Vietnam veteran to get his benefits
VA rules on appeal after more than two years
Paul Muschick
The Watchdog
April 6, 2013
I've shown repeatedly how the Department of Veterans Affairs doesn't move swiftly to process veterans' claims for benefits. Maybe veterans would accept that pace if they knew the agency made up for it with accuracy.
Vietnam veteran Matthew Ford had been waiting an inexcusable two years and seven months on his latest appeal for disability benefits when I wrote about his case three weeks ago.
Eight days after that column, the agency granted Ford his benefits, saying a previous denial was "legally erroneous."
"Why didn't you guys catch this in the first place?" said a frustrated Ford, who had been seeking benefits since 1995 for breathing problems he contended were the result of his Army service.
The VA had ruled against him several times. Each time he appealed, and each time his claim was remanded, keeping it alive. That led to his most recent appeal in 2010, which had been languishing without explanation.
The wait ended March 25 when the Board of Veterans' Appeals ruled in his favor.
Veterans law Judge Jeffrey Parker said a previous board decision in 2010 that denied Ford benefits for bronchial asthma "was clearly and unmistakably erroneous."

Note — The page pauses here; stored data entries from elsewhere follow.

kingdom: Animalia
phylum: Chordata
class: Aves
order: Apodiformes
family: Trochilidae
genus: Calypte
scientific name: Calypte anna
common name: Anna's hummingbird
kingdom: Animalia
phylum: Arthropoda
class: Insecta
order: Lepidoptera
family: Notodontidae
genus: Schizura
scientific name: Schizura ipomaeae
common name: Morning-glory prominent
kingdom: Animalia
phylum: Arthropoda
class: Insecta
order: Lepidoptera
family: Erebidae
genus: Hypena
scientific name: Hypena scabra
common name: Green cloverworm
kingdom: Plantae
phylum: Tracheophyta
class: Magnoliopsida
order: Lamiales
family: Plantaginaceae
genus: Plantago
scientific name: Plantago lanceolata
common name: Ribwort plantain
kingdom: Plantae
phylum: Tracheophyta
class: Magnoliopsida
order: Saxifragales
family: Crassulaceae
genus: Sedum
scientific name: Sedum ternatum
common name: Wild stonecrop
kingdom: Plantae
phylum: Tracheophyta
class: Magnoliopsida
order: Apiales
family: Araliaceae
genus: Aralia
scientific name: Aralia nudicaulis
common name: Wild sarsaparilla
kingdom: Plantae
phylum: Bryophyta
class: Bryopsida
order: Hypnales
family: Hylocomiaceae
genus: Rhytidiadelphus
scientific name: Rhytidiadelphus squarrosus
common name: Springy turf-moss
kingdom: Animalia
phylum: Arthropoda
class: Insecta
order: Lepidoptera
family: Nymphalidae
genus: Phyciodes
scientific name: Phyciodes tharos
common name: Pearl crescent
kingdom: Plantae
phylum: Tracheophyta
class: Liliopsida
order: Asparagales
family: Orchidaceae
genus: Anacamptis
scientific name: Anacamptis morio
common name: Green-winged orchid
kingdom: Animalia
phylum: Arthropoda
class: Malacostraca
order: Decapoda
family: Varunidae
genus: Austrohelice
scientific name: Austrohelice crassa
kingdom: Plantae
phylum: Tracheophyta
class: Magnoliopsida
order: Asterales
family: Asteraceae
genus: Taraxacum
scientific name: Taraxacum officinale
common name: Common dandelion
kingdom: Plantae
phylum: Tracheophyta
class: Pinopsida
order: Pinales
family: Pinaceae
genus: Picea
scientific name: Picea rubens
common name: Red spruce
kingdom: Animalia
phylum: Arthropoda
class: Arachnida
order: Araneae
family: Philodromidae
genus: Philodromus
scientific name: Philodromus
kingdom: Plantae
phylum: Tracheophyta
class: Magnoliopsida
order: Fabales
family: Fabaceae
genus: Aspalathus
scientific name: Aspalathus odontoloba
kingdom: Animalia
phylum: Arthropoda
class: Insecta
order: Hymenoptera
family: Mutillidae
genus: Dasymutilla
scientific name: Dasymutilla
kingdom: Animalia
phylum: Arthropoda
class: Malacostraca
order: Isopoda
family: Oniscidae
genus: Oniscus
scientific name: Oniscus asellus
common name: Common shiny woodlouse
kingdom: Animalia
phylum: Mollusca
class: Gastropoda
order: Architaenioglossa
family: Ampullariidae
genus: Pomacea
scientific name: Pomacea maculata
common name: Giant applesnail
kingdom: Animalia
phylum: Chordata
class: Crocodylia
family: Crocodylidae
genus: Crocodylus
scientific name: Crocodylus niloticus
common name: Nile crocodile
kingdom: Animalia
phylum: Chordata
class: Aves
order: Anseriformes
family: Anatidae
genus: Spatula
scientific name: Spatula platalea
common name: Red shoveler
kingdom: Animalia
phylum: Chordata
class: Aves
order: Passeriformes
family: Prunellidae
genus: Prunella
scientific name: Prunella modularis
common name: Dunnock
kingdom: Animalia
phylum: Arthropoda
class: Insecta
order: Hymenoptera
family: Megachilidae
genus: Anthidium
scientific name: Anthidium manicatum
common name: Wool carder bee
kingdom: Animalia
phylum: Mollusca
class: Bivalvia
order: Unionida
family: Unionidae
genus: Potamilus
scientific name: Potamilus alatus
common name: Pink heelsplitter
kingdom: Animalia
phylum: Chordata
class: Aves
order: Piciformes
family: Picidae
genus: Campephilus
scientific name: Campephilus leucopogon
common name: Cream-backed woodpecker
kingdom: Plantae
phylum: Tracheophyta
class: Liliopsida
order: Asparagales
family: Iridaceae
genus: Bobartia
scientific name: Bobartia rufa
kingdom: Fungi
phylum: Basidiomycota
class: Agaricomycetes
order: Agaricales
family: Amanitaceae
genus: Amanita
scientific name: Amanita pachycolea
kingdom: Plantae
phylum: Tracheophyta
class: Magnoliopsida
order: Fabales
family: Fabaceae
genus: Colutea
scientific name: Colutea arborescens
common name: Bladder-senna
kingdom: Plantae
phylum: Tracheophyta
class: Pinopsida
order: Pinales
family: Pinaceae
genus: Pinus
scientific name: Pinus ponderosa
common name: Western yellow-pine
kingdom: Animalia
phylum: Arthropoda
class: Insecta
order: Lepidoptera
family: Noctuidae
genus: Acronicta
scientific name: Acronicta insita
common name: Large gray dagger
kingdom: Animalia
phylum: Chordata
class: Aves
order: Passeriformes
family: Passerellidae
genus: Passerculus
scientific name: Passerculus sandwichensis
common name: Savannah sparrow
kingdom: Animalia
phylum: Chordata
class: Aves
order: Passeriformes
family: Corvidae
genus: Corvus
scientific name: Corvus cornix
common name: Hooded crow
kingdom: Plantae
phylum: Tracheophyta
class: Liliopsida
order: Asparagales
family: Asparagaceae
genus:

Parker said the board improperly discredited the opinions of Ford's private physicians, who said his lungs could have been damaged when he burned human waste with gasoline in a camp cleanup detail in Vietnam in 1970.
"They were not supposed to rely on their own VA doctor," said Ford, of Hanover Township, Northampton County. "That is the law, and that is what they did."
Why it took the Board of Veterans' Appeals so long to decide his appeal is one of those Washington mysteries. For five months, his case was unaccounted for somewhere in the system.